Mathematical Formulations

Introduction

Mathematical formulations provide the foundation for optimization-based controllers in energy management systems. These formulations translate physical systems, operational requirements, and control objectives into mathematical models that can be solved using numerical optimization techniques.

This section presents the general mathematical framework used in HAMLET’s optimization-based controllers, including the problem structure, objective functions, and component models. The formulations are designed to be flexible, allowing for various energy carriers (electricity, heat, hydrogen), different time horizons, and diverse system configurations.

Mathematical Formulation Structure

The mathematical formulation in HAMLET is organized into two main components:

  1. Objective Function: Defines what the controller aims to optimize

  2. Component Models: Defines the mathematical representation of system components

These components are combined to form the complete optimization problem, which is then solved using appropriate numerical solvers.

General Problem Structure

The optimization problem in HAMLET can be generally formulated as:

\[\begin{split}\min_{\mathbf{x}} \quad & f(\mathbf{x}) \\ \text{subject to} \quad & g_i(\mathbf{x}) \leq 0, \quad i = 1, \ldots, m \\ & h_j(\mathbf{x}) = 0, \quad j = 1, \ldots, p \\ & x_k \in \mathbb{Z}, \quad k \in \mathcal{I}\end{split}\]

where:

  • \(\mathbf{x}\) is the vector of decision variables (e.g., power flows, energy levels, binary states)

  • \(f(\mathbf{x})\) is the objective function to be minimized

  • \(g_i(\mathbf{x})\) are inequality constraints

  • \(h_j(\mathbf{x})\) are equality constraints

  • \(x_k \in \mathbb{Z}\) indicates that some variables are restricted to integer values

  • \(\mathcal{I}\) is the set of indices for integer variables

In the context of energy management, this general formulation is typically instantiated as a time-discretized problem over a finite horizon:

\[\begin{split}\min_{\mathbf{x}} \quad & \sum_{t=1}^{T} f_t(\mathbf{x}_t) \\ \text{subject to} \quad & \mathbf{x}_{\min} \leq \mathbf{x}_t \leq \mathbf{x}_{\max}, \quad t = 1, \ldots, T \\ & \mathbf{A}_t \mathbf{x}_t = \mathbf{b}_t, \quad t = 1, \ldots, T \\ & \mathbf{C}_t \mathbf{x}_t + \mathbf{D}_{t-1} \mathbf{x}_{t-1} \leq \mathbf{e}_t, \quad t = 2, \ldots, T\end{split}\]

where:

  • \(T\) is the optimization horizon

  • \(\mathbf{x}_t\) is the vector of decision variables at time step \(t\)

  • \(f_t(\mathbf{x}_t)\) is the objective function at time step \(t\)

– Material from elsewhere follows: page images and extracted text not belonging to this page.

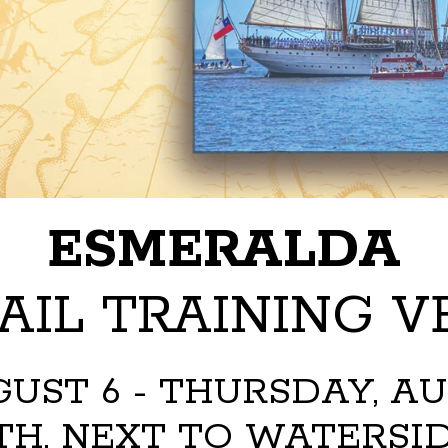
ESMERALDA
AIL TRAINING VE
UST 6 - THURSDAY, AUGU
H, NEXT TO WATERSID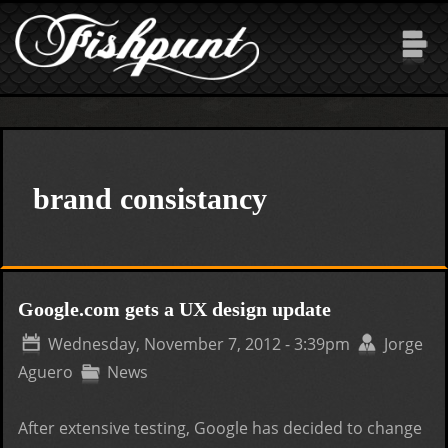
Skip to main content
brand consistancy
Google.com gets a UX design update
Wednesday, November 7, 2012 - 3:39pm
Jorge
Aguero
News
After extensive testing, Google has decided to change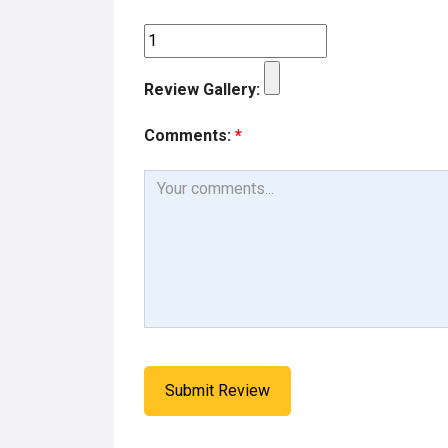
k
n
Review Gallery:
Comments:
*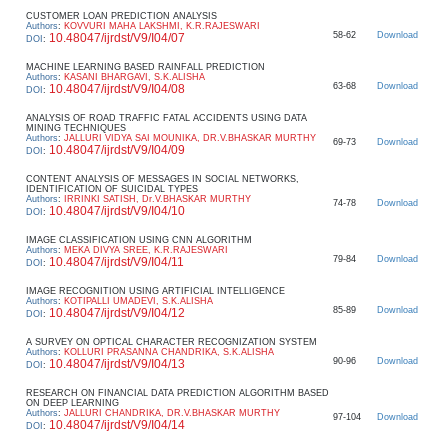
CUSTOMER LOAN PREDICTION ANALYSIS
Authors
:
KOVVURI MAHA LAKSHMI, K.R.RAJESWARI
58-62
Download
10.48047/ijrdst/V9/I04/07
DOI
:
MACHINE LEARNING BASED RAINFALL PREDICTION
Authors
:
KASANI BHARGAVI, S.K.ALISHA
63-68
Download
10.48047/ijrdst/V9/I04/08
DOI
:
ANALYSIS OF ROAD TRAFFIC FATAL ACCIDENTS USING DATA
MINING TECHNIQUES
Authors
:
JALLURI VIDYA SAI MOUNIKA, DR.V.BHASKAR MURTHY
69-73
Download
10.48047/ijrdst/V9/I04/09
DOI
:
CONTENT ANALYSIS OF MESSAGES IN SOCIAL NETWORKS,
IDENTIFICATION OF SUICIDAL TYPES
Authors
:
IRRINKI SATISH, Dr.V.BHASKAR MURTHY
74-78
Download
10.48047/ijrdst/V9/I04/10
DOI
:
IMAGE CLASSIFICATION USING CNN ALGORITHM
Authors
:
MEKA DIVYA SREE, K.R.RAJESWARI
79-84
Download
10.48047/ijrdst/V9/I04/11
DOI
:
IMAGE RECOGNITION USING ARTIFICIAL INTELLIGENCE
Authors
:
KOTIPALLI UMADEVI, S.K.ALISHA
85-89
Download
10.48047/ijrdst/V9/I04/12
DOI
:
A SURVEY ON OPTICAL CHARACTER RECOGNIZATION SYSTEM
Authors
:
KOLLURI PRASANNA CHANDRIKA, S.K.ALISHA
90-96
Download
10.48047/ijrdst/V9/I04/13
DOI
:
RESEARCH ON FINANCIAL DATA PREDICTION ALGORITHM BASED
ON DEEP LEARNING
Authors
:
JALLURI CHANDRIKA, DR.V.BHASKAR MURTHY
97-104
Download
10.48047/ijrdst/V9/I04/14
DOI
: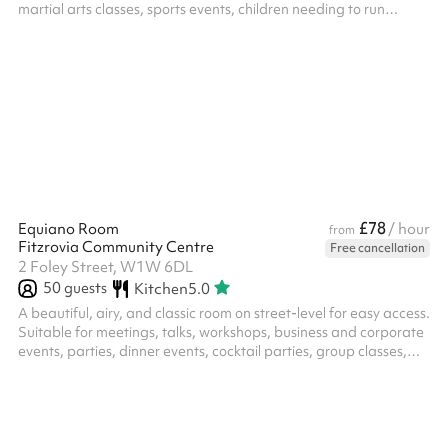
martial arts classes, sports events, children needing to run
around, or simply a large space to hold a clinic or a class.
£78
Equiano Room
/ hour
from
Fitzrovia Community Centre
Free cancellation
2 Foley Street, W1W 6DL
50
guests
Kitchen
5.0
A beautiful, airy, and classic room on street-level for easy access.
Suitable for meetings, talks, workshops, business and corporate
events, parties, dinner events, cocktail parties, group classes,
training, hybrid, rehearsals, music performances, exhibitions,
and more. Please note, we occupy the ground and lower ground
floor of a residential building, therefore guests are asked to be
mindful of noise levels throughout the centre, and in particular,
the courtyard garden. The room can accommodate...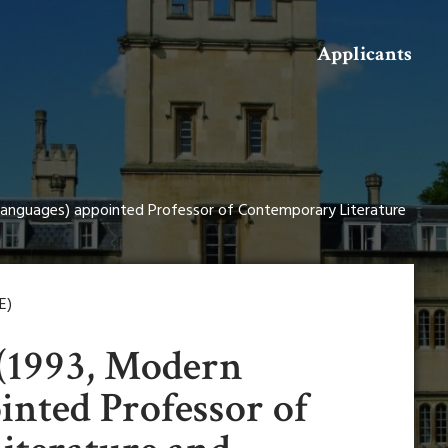
Search
Applicants
Languages) appointed Professor of Contemporary Literature
E)
(1993, Modern
inted Professor of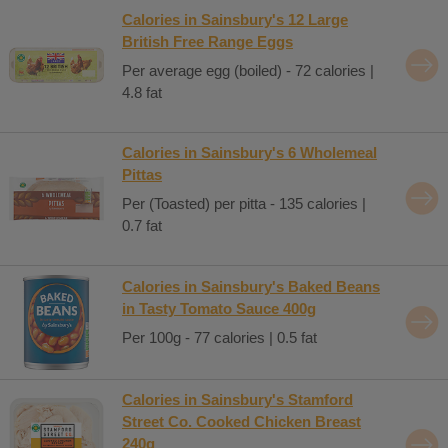
Calories in Sainsbury's 12 Large
British Free Range Eggs
Per average egg (boiled) - 72 calories |
4.8 fat
Calories in Sainsbury's 6 Wholemeal
Pittas
Per (Toasted) per pitta - 135 calories |
0.7 fat
Calories in Sainsbury's Baked Beans
in Tasty Tomato Sauce 400g
Per 100g - 77 calories | 0.5 fat
Calories in Sainsbury's Stamford
Street Co. Cooked Chicken Breast
240g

  • The second line represents variable bounds

  • The third line represents energy balance constraints

  • The fourth line represents time-coupling constraints (e.g., for storage components)

Key Concepts

Mathematical Programming

Optimization-based controllers rely on mathematical programming techniques, primarily:

  • Linear Programming (LP): Problems with linear objective functions and constraints

  • Mixed-Integer Linear Programming (MILP): LP problems with some integer or binary variables

  • Nonlinear Programming (NLP): Problems with nonlinear objectives or constraints

  • Mixed-Integer Nonlinear Programming (MINLP): NLP problems with some integer or binary variables

In HAMLET, the focus is primarily on LP and MILP formulations due to their computational tractability and the availability of efficient solvers.

Decision Variables

Decision variables represent the quantities that the controller can adjust to optimize system performance. In energy management systems, common decision variables include:

  • Power flows between components

  • Energy storage levels

  • Binary variables for component states (on/off)

  • Continuous variables for modulation levels

  • Integer variables for discrete operational modes

Objective Function

The objective function represents the goal of the optimization, typically expressed as a cost function to be minimized. Common objectives in energy management include:

  • Minimizing operational costs

  • Minimizing energy consumption

  • Minimizing carbon emissions

  • Maximizing self-consumption of renewable energy

  • Balancing multiple objectives through weighted combinations

For a detailed discussion of objective functions, see the Objective Function section.

Constraints

Constraints define the feasible region of the optimization problem. In energy systems, constraints typically include:

  • Physical limitations of components (power limits, energy capacity)

  • Energy balance equations

  • Operational requirements (comfort ranges, minimum run times)

  • Temporal coupling between time steps (for storage components)

  • Network constraints (voltage limits, power flow equations)

A particularly important class of constraints are the system-level energy balance constraints, which ensure that supply matches demand for each energy carrier (electricity, heat, hydrogen) at each time step. These constraints couple the operation of different components and are fundamental to the feasibility of the solution.

Component-specific constraints and system-level constraints are detailed in the Component Models section.